The State of the UK Contracting Market

  • I’m a freelance IT Consultant. I have a few small customers who I maintain web applications for and so on, but my main income is from contract consultancy work. I’ve had it great for the last five years with a continually rolling contract working for Nortel. Unfortunately, back in February 2009 Nortel went into Chapter 11 Administration as a way to hold off creditors while the company restructured. However, the management of the company has been unable to achieve this (with many claims of incompetence - http://www.allaboutnortel.com). The department that I was working for provided professional services and solution development. They were always profitable and very busy, with an order backlog usually around 3-4 months. Sadly, the lack of progress in restructuring caused this backlog to dwindle down to nothing and thus a highly skilled team of both permanent and contract staff have been culled. Now this part of the business is worthless as it was the skill of the team that made the profit and this is lost. Crazy.
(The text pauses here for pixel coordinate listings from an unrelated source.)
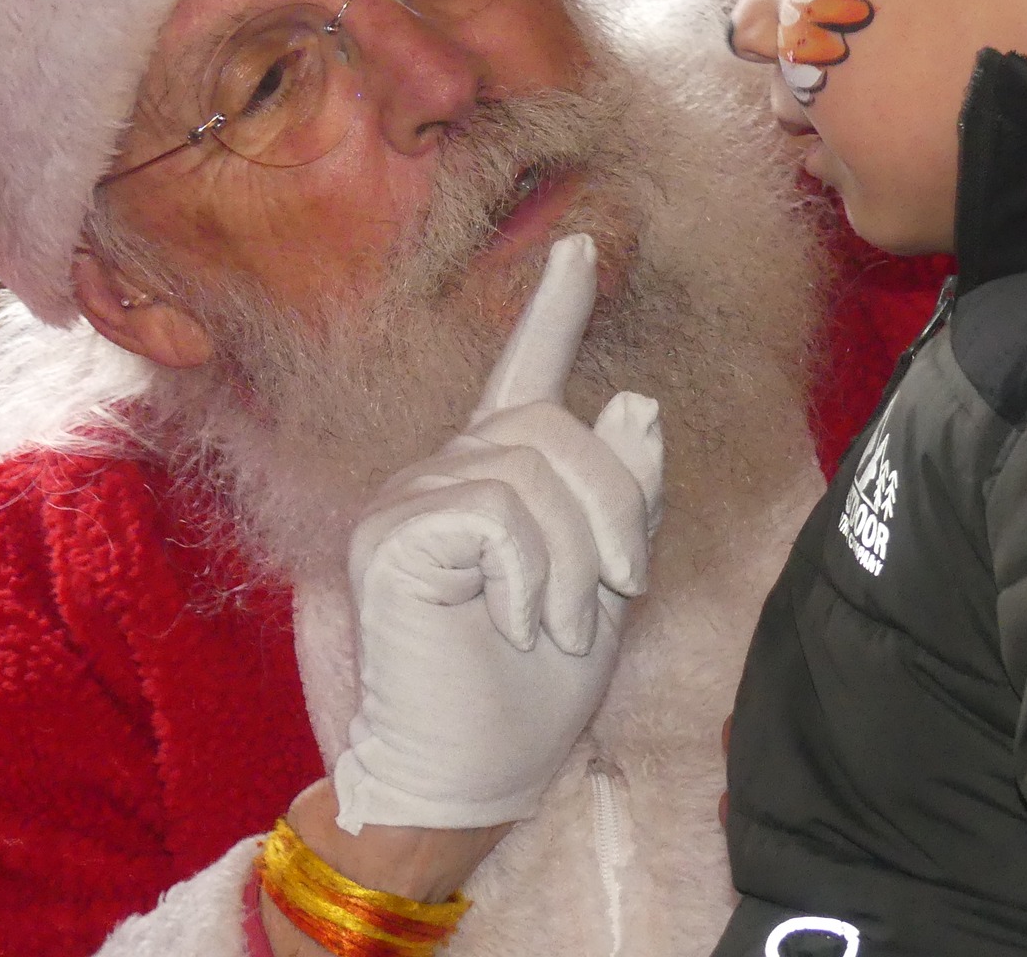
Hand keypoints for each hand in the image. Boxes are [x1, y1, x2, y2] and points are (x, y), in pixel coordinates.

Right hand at [328, 234, 664, 832]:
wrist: (464, 779)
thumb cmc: (529, 696)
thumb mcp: (603, 586)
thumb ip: (622, 498)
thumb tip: (634, 402)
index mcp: (496, 481)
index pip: (526, 376)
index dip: (555, 310)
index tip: (584, 247)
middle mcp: (446, 473)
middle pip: (556, 427)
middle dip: (610, 511)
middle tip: (609, 592)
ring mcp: (410, 500)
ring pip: (534, 466)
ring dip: (574, 556)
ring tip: (552, 621)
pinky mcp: (391, 535)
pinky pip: (496, 511)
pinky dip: (529, 572)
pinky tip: (508, 619)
  • Anyway, I’m back on the contract market and boy have things changed since my last visit. Back when I was last looking (2003) there were at least 3 or 4 pages of relevant jobs. Agents were biting off my hands for work, contacting me in minutes of submitting my CV and phoning almost every hour to update me on progress with my application. Now, it’s very different! I’m lucky if there is one job per week that matches my skill set and preferred working area. For some reason agents have become much less communicative. Quite often I’m sending of a CV and having to chase the agent up after a couple of days to find out if they received it or not. I’m then not hearing anything back from them for days. You’d think in this age of financial turmoil that they’d be keen to get contractors on board, or perhaps it’s reached the stage where contractors are two-a-penny and the agents don’t care any more (did they ever?).
  • So where are all the contract jobs? I’ve been through lean times before (dot-com bubble era) but even then the contract market held up to some extent. Are companies just not doing any projects? Are they employing permanent staff instead on much lower salaries? Hopefully things will pick up after the summer break.
  • In the mean time I’m working on updating my skill set by learning Ruby and Rails.